Charitable contributions: input requested.


Registered User
Jun 27, 2006
In my efforts to wring as much income as I possibly can from my mother's savings, I have been reviewing various options. The one thing that is giving me problems at the moment is: do I continue to make the charitable contributions that she has always made? It's not much (it would be an easier call if it was a lot) but since she's spending her savings down at a rate of about £1000 a month I'm wondering if I should teminate these. On the one hand, they're causes that she felt sufficiently strongly about to set up direct debits to, on the other charity begins at home. Any advice?



Registered User
Apr 6, 2007


My thoughts if it were me,would be things have changed since the days of those direct debits and I would stop them. It is a generous and lovely thing to do but you are right charity begins at home.



Registered User
Aug 29, 2006
SW Scotland
Hi Jennifer

It's a hard one. On the one hand, your mum has supported these charities for a long time. On the other hand, would she want to continue the contributions at the risk of bankrupting herself?

I thought of the tithing system. Tithing meant donating one tenth of one's income to good causes, but when there is more going out than coming in, you wouldn't be expected to contribute.

There is also the point that your mum could live for years (read Bruce's post). If the time comes that you have exhaosted her funds, you would have to take over, and is it fair to deprive your own family (and would your mum have wanted that?)

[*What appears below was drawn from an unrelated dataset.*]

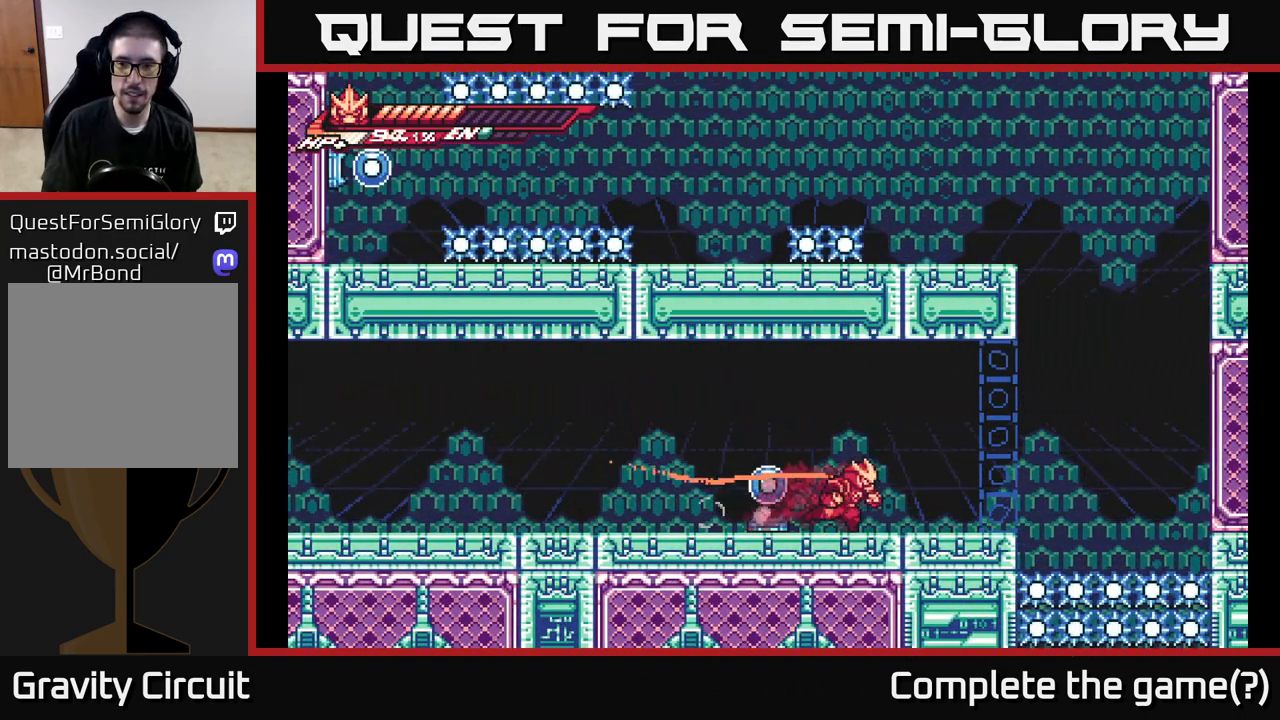
{"buttons": ["A", "L2", "R2"], "left_stick": "up-right", "right_stick": "center", "events": [[300, "A", "down"], [383, "left_stick", "up-right"], [500, "R2", "down"]]}
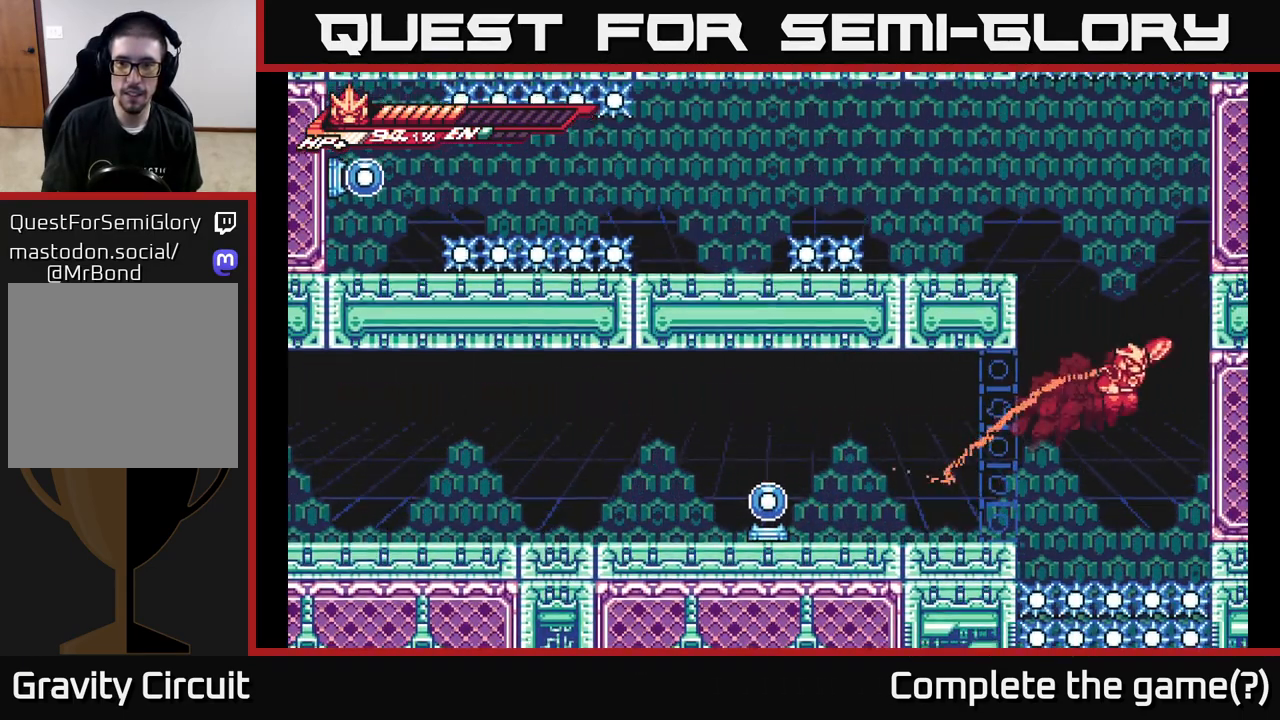
{"buttons": ["A", "L2"], "left_stick": "left", "right_stick": "center", "events": [[250, "A", "up"], [267, "R2", "up"], [333, "A", "down"], [417, "left_stick", "up-left"], [467, "left_stick", "left"]]}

These are just my thoughts. You have to make the decision, taking into account what your mum would have wanted in her present situation, not what she wanted at the time she set up the direct debits. Only you can determine that.

Good luck,


Canadian Joanne

Volunteer Moderator
Apr 8, 2005
Toronto, Canada
What about paring down?

What about picking just one to continue with? Or small amounts for all? Every little bit does help at this stage, I realize. But I understand how you would want to carry on with what your mother would have done.


Registered User
Feb 22, 2006
sort of north east ish
Thats an interesting question Jennifer. Its something I've been sort of thinking about from a different angle, in terms of whether to carry on supporting the charities dad supported since I've inherited his 'fortune' :rolleyes:

I'm guessing that most people who were able to think logically about money, on seeing that their savings were being eroded, would take steps to cut back non essential expenditure. So it's probably quite likely that if your mum were able to decide she would decide to cut back on these direct debits?

I think Joanne's idea of chosing just one, or reducing the amounts for them all, is a good one. I wonder if it's possible to find out which of those two options would be most "cost effective". Thinking about the amount of stuff that charities tend to send out to their supporters (letters saying thank you, asking for more money, giving up dates on their work etc), I wonder if it might make more economic sense to give £5 to one charity than £1 to five different charities - so there's only one lot of admin and handling costs.


Registered User
Mar 7, 2004
Hi Jennifer, I was in the same situation some months ago..............looked at Lionel's outgoings and the drain on his savings. Decided to stop all contributions, including his direct debits to the AS, both for research and the general fund.

Hard call, but I know his funds will run out in about two years, and no charity is going to help him then.

Just my take on his financial situation.


Registered User
Mar 23, 2005
Hi Jennifer,

I think that I would be taking the "charity begins at home" line given your mother's situation.

On a purely pragmatic level, you could always have in the back of your mind that if your mother did still have savings remaining, a donation could be made to one key charity as a legacy in the future.

Take care,



Registered User
Jun 27, 2006
Thanks everyone. All very valid points. I did wonder about the cost/admin cost of small donations, and have also considered that perhaps it would be reasonable to make a donation out of whatever's left when she dies, (if there is anything left). I'm going to have to think about it some more: none of the options make me particularly comfortable, but I suppose that's part and parcel of the whole thing. I hate being a grown-up!


Grannie G

Volunteer Moderator
Apr 3, 2006
Hi jennifer,

I`ve only just caught up with this query and have no different suggestions to those already made.

But as you`ve no idea how long your mother has left, or how much she will need in the future, unless she`s a millionaire, I`d ease up on the charity, and keep the money she has left for her care.